Dossier

2008-2013 : le goût des autres

par Tibo, le 5 octobre 2013

Chronique par Dat' (Les Chroniques Automatiques)

WTF JAPAN?

Kuedo

Severant

Le dilemme, lors de choisir l’album à retenir ces 5 dernières années, est de choisir entre un disque qui a secoué le monde de la musique, ou plus simplement une galette qui nous a marqué le palpitant au fer rouge, même si elle est passée inaperçue. Ne pas s’obliger à citer un artiste inconnu pour son seul statut underground, mais bien un LP qui nous a flingué l’échine, qui a marqué un tournant dans notre petit chemin musical. Et ce sont bien souvent les disques les plus anodins, en apparence, qui braquent les cœurs sans crier gare. Dans cette optique, j’aurais pu citer le We Recruit de Ventura, le Seven Idiots de World’s End Girlfriend ou le Spanish Breakfast de Rone. Mais il y a un LP qui a réellement marqué une étape, un changement dans ma vie musicale, comme ont pu le faire Abstrakt Keal Agram en 2003 ou Etienne Daho en 1996: c’est Severant, de Kuedo.

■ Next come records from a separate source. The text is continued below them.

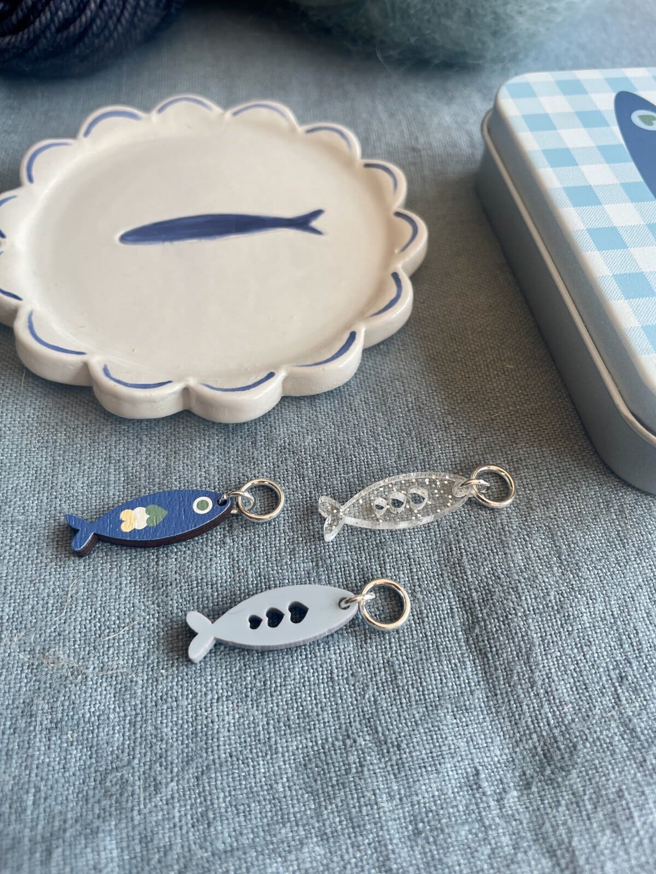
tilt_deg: -57.3
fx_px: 657
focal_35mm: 26
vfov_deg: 67.3
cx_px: 328
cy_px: 437
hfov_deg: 53.1
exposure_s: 1/121
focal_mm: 4.2
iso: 32
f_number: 1.6
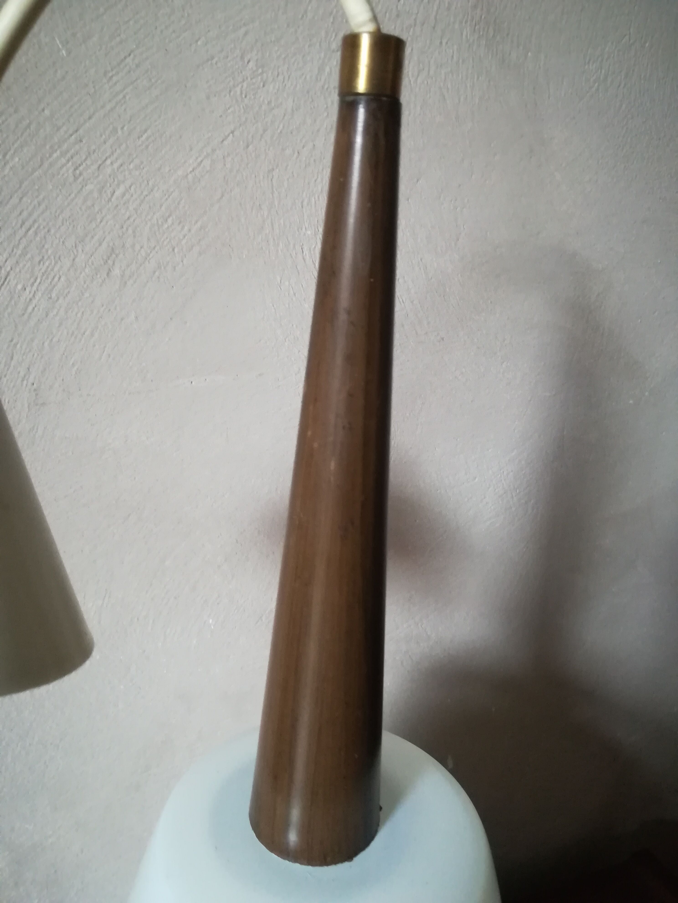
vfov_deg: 67.3
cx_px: 339
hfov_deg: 53.1
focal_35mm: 26
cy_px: 452
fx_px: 679
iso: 800
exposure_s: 1/14.3
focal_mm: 3.83
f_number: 2.2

Album perdu dans la masse de sorties du label Planet Mu, ce disque, aux apparats assez banals (une mixture entre footwork/juke épileptique, rap cocaïné violent et electronica romantique), aurait pu sonner comme une morne plaque de bass music. Sauf que le tout est bien trop massif, épique et unique pour ne pas être considéré. La recette? des boites à rythmes hystériques, entre rafales de snares et BPM flirtant avec le débit d’un uzi, qui tentent de dérouiller des synthés cosmiques, semblant tout droit sortis des claviers d’un Vangelis. Ca canarde de partout dans tes tympans, mais c’est toujours magnifique, façon aurore boréale dans les quartiers chauds de Marseille.

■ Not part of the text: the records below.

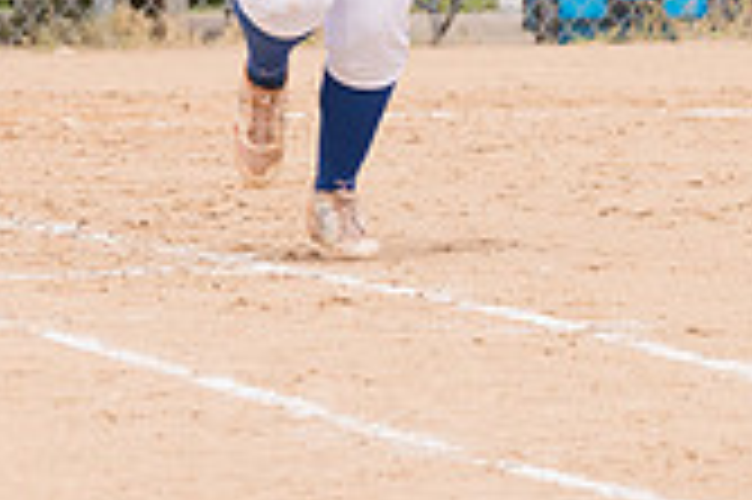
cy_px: -306
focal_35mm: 936
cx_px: 351
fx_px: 19532
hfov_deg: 2.2
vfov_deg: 1.5
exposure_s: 1/1600
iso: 320
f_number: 5.6
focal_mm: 180
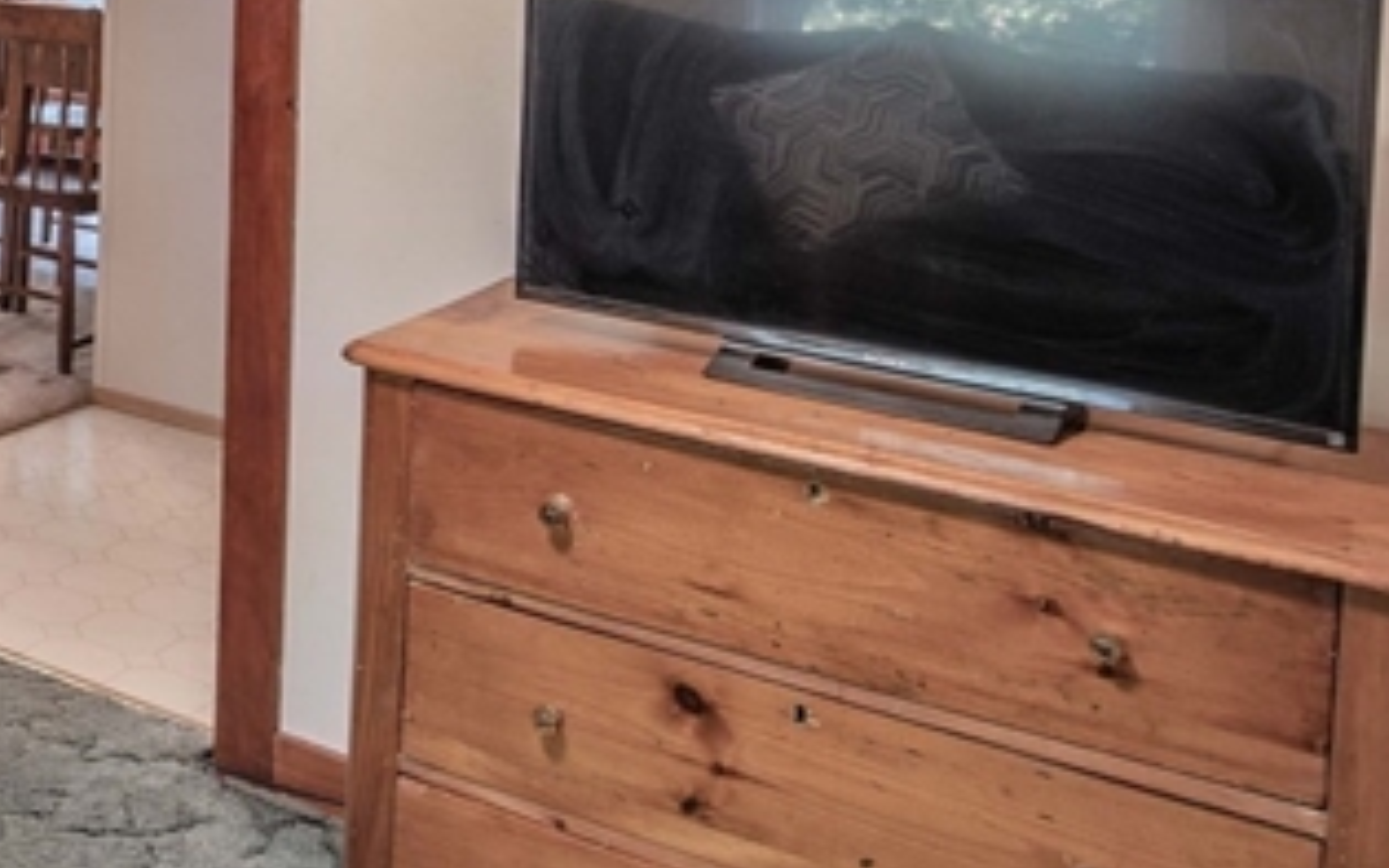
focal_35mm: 53
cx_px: -317
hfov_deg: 31.4
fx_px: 2007
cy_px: -183
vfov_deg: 22.4
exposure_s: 1/1.67
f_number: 4
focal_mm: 16
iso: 100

Difficile de citer des morceaux en particulier, tant le disque s’avance comme un monolithe implacable et imposant. Mais l'on pourra extirper la longue montée élégiaque de "Salt Lake Cuts", le très Blade Runner "Ant City", le pachydermique et gangsta "Truth Flood", ou le désespéré "As We Lie Promising". Reste surement "Vectoral", qui synthétise le mieux ce disque, morceau improbable entre prestance hiphop monstrueuse, cavalcade rythmique indomptable et mélodie angélique. Ce titre, c'est se faire tabasser par un gang dans une rue sale, le nez dans la fange, mais la tête déjà dans les étoiles.

Severant, c’est un disque qui flingue la gueule, qui arrache la colonne vertébrale. Un grand disque, sans être un album important. Que Severant fasse date dans le monde de la musique, c'est impossible, tant les retours sur ce LP furent discrets. Mais que le disque reste ancré dans ma vie musicale pour une décennie encore, je n'ai aucun doute là-dessus. Car en plus d'avoir rendu compréhensible une musique extrêmement hermétique, en plus d'avoir donné une profondeur mélancolique à l’impétueux mouvement footwork, Kuedo malaxe mes références cyberpunk pour les noyer dans un club  bouffé par le stupre désenchanté. Se plonger dans Severant, c'est écouter Gally et Yugo faire l'amour. C'est entendre la pluie crépiter sur les néons de Tokyo. C'est regarder les Spinner de Blade Runner filer lentement vers l'horizon. Bar à putes de Zalem, âmes errantes dans Lux, échines courbées par un soleil vert. Tendre chaire et ferraille rouillée. Chef d'œuvre.